▸ **EXERCISE PROMPT**
Go through the material below, tally each line containing "ankle", and write the tally alone.

▸ **DATA FOR THIS EXERCISE**
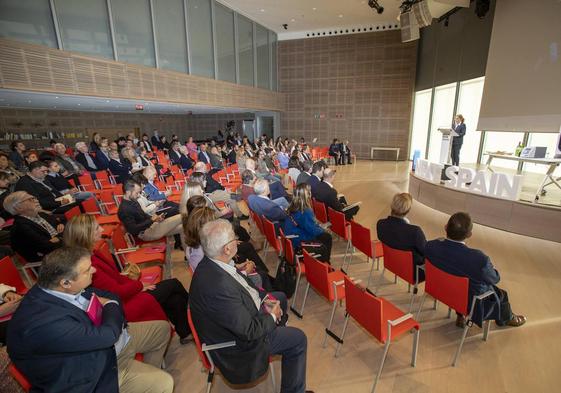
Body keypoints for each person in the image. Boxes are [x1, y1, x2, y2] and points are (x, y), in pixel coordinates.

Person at [7, 247, 174, 393]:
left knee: (161, 329)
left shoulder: (53, 285)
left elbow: (112, 296)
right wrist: (109, 305)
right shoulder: (44, 323)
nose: (94, 270)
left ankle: (143, 378)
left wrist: (110, 304)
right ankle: (145, 381)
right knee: (165, 383)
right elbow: (108, 334)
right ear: (65, 282)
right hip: (88, 375)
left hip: (104, 345)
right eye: (87, 270)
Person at [189, 219, 309, 392]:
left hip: (245, 315)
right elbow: (249, 330)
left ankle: (276, 332)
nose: (238, 240)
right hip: (240, 346)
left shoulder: (214, 263)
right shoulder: (219, 287)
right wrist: (272, 315)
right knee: (298, 339)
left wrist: (267, 303)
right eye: (234, 238)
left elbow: (249, 289)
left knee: (280, 297)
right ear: (227, 249)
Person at [64, 215, 193, 344]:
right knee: (173, 284)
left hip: (126, 296)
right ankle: (198, 314)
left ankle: (187, 331)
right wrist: (139, 286)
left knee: (174, 297)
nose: (102, 230)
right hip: (122, 306)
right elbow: (115, 292)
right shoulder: (87, 265)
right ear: (86, 234)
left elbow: (117, 278)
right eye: (97, 228)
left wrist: (138, 285)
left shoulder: (92, 254)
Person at [425, 212, 526, 328]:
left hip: (441, 291)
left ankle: (460, 315)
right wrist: (492, 268)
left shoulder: (431, 246)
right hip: (470, 304)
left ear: (445, 227)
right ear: (469, 234)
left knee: (459, 279)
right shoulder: (479, 260)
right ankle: (507, 318)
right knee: (501, 294)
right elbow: (495, 278)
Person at [377, 193, 426, 282]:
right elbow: (426, 251)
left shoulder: (380, 224)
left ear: (392, 206)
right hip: (413, 272)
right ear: (408, 210)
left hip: (391, 264)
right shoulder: (414, 232)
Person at [4, 191, 64, 262]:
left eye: (34, 198)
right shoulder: (21, 227)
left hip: (63, 249)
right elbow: (48, 247)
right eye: (30, 199)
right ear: (19, 208)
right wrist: (62, 235)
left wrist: (58, 236)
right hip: (50, 261)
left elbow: (64, 224)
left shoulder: (41, 214)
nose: (36, 200)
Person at [118, 180, 183, 242]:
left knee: (184, 227)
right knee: (183, 216)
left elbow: (143, 214)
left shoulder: (133, 201)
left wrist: (156, 218)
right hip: (145, 233)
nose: (138, 195)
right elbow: (133, 230)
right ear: (128, 192)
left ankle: (188, 251)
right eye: (137, 193)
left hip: (151, 226)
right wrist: (151, 220)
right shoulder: (124, 210)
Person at [283, 184, 332, 262]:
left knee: (323, 235)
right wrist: (323, 229)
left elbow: (306, 225)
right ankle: (325, 262)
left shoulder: (292, 206)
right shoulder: (305, 210)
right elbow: (312, 230)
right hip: (298, 242)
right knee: (327, 237)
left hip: (292, 238)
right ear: (307, 195)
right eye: (309, 191)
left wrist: (319, 227)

▸ **EXERCISE SOLUTION**
9